Гости уже дружно чавкали, и Аркадию с сожалением пришлось оторваться от девичьих губ. Мария, видимо, затаившая дыхание на все время поцелуя, с всхлипом вздохнула и принялась срочно вентилировать легкие. Естественные при этом движения ее груди немедленно нашли отклик у изголодавшегося по женской ласке попаданца. Что, видимо, не осталось незамеченным невестой, она зарделась еще ярче.
«Вообще-то, женитьба дело неплохое, в отсутствие резины и при гуляющем на свободе сифилисе постоянная партнерша в постели скорее необходимость, чем излишество. Но…»
* * *
Первый звоночек, свидетельствующий о частичном раскрытии его инкогнито, прозвучал для Аркадия после атаманской встречи. Уже по ее завершении к нему подошел Богдан и сказал, что на завтрашнем совещании с господарями и посланниками желательно и его присутствие.
– А я-то там зачем? Уж чего-чего, а заплести мозги этим павлинам ты сам сможешь.
Богдан покачал головой и улыбнулся, видимо, оценив неизвестное ему раньше выражение:
– О твоем присутствии настойчиво попросил Лупу.

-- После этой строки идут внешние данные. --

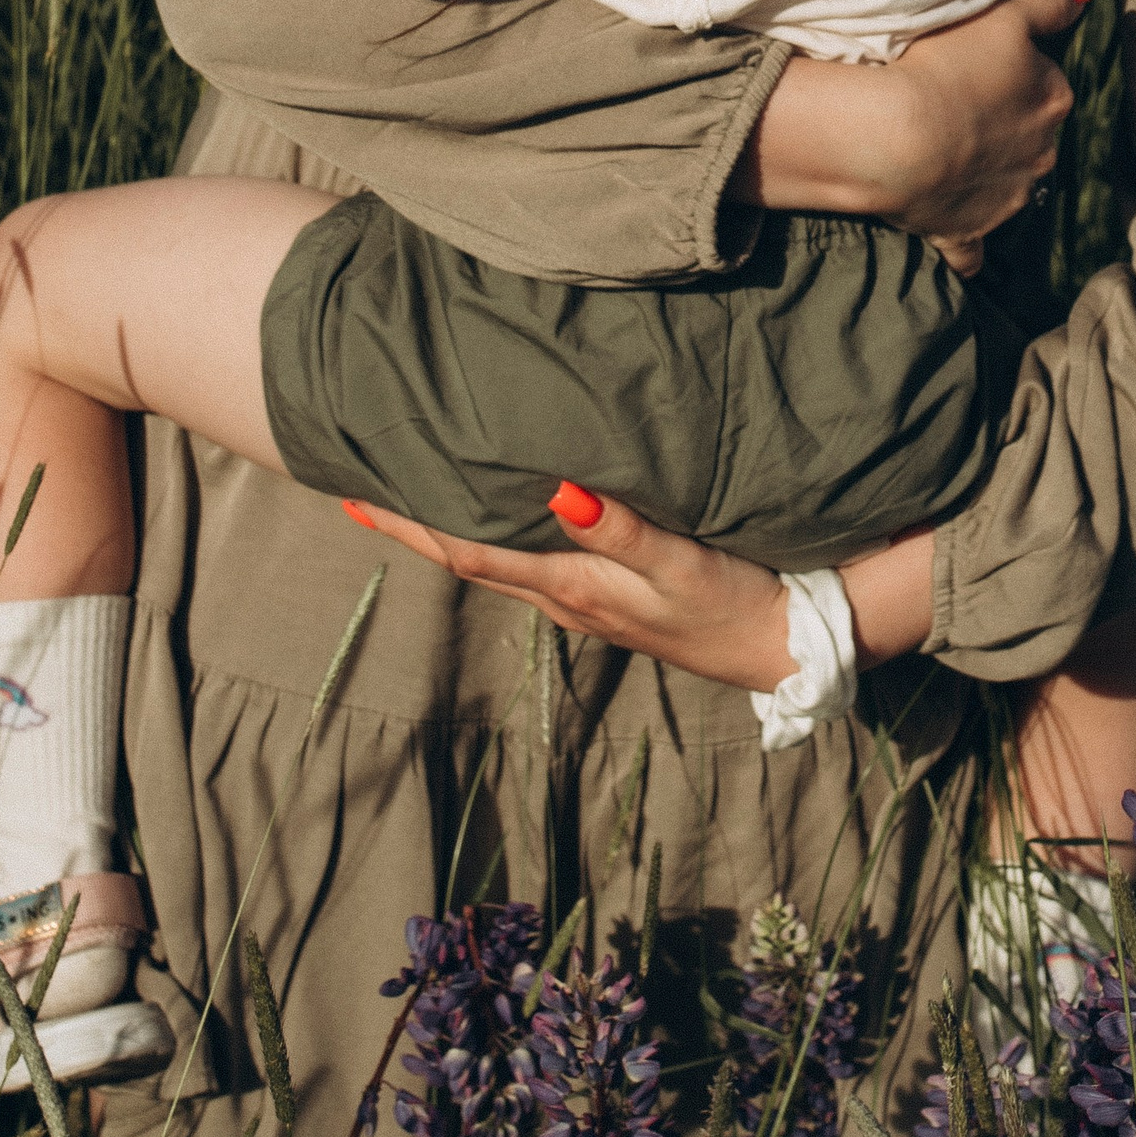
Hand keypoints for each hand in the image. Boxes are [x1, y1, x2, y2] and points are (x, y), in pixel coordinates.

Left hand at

Юморить попаданцу сразу расхотелось:
– Он как-то обосновал необходимость пребывания на важнейшем и тайном заседании какого-то малоизвестного атаманишки, пусть и колдуна?
– Ну, я задал вопрос несколько иначе… но поинтересовался.
– И?
– Он заявил, что ему известно, что не только оружием ты занимаешься, но и разработкой будущих действий. Стоит вспомнить – между прочим, упомянул он – сожжение Стамбула.
– Про попаданство?..
Хмельницкий задумался, как бы еще раз прикидывая что-то:
– Нет. Уверен, что нет. Но Василий заявил, что ему прекрасно известно, что ты в обоих казачьих войсках занимаешь куда более важное место, чем стараешься это показать. И ему очень хотелось бы с тобой познакомиться лично.
– Черт!
– Боюсь, я своим поведением его подозрения в твой адрес подтвердил. Неожиданно он с этой просьбой вылез, совсем о другом говорили.

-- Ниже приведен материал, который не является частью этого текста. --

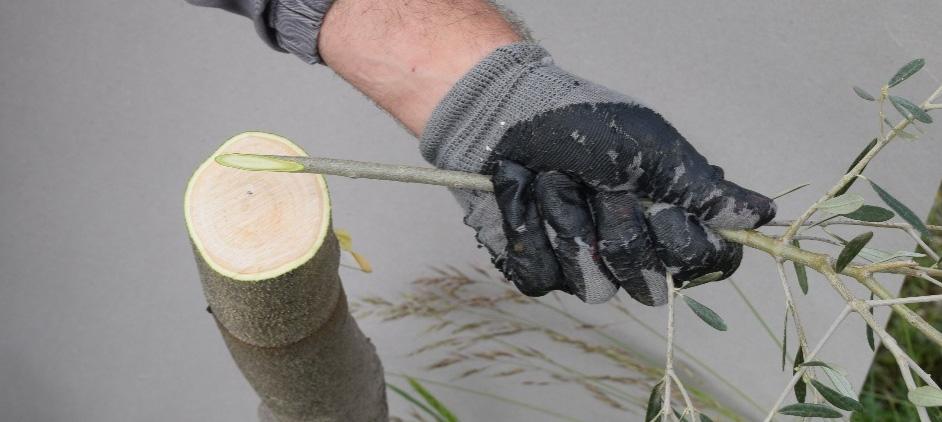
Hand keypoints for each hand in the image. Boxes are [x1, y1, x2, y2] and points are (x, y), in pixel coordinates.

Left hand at [421, 43, 775, 304]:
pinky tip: (525, 193)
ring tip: (554, 180)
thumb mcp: (651, 148)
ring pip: (592, 286)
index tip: (661, 208)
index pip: (706, 263)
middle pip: (646, 282)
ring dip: (568, 221)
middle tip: (600, 184)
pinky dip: (528, 228)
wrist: (507, 115)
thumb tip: (764, 215)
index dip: (684, 244)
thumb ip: (703, 188)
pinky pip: (540, 278)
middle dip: (617, 224)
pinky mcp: (538, 268)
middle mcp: (632, 250)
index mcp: (668, 218)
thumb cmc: (584, 124)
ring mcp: (584, 264)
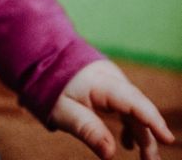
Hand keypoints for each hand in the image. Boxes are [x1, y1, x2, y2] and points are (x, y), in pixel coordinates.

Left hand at [50, 59, 174, 159]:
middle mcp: (112, 79)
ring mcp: (112, 81)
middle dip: (149, 135)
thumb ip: (87, 130)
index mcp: (102, 83)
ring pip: (134, 109)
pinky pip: (126, 106)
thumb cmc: (51, 86)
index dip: (152, 120)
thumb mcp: (64, 111)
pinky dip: (130, 124)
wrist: (43, 59)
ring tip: (145, 158)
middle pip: (137, 108)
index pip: (133, 102)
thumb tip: (110, 154)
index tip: (168, 138)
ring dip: (141, 133)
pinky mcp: (109, 86)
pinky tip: (127, 143)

– И у Молдавии есть разведка. Уточнять он, конечно, не стал?
– Нет, не дурак, далеко не дурак. Думаю, ничего толком и не ведает, но то, что твое слово имеет большой вес среди самых уважаемых атаманов, знает точно.
– Может, отказаться?
– И напрасно обидеть нужного нам человека?
– Н-да… как считаешь, многие обо мне правду знают?
– Один Бог ведает. Но, что ты не простой казак, уже и за границей известно многим.
– Не было печали, черти накачали.
– А вот их сюда тащить не надо, и без того тошно бывает. Ха, ты, наверное, еще не знаешь! У нас новый претендент на святость появился.
– Надеюсь, не покойник Могила?
– Вот тут ты не прав. Теперь Могила нам неопасен, как ты сам хорошо сказал: «Мертвые не кусаются». Но нет. Другой человек. И ты его знаешь.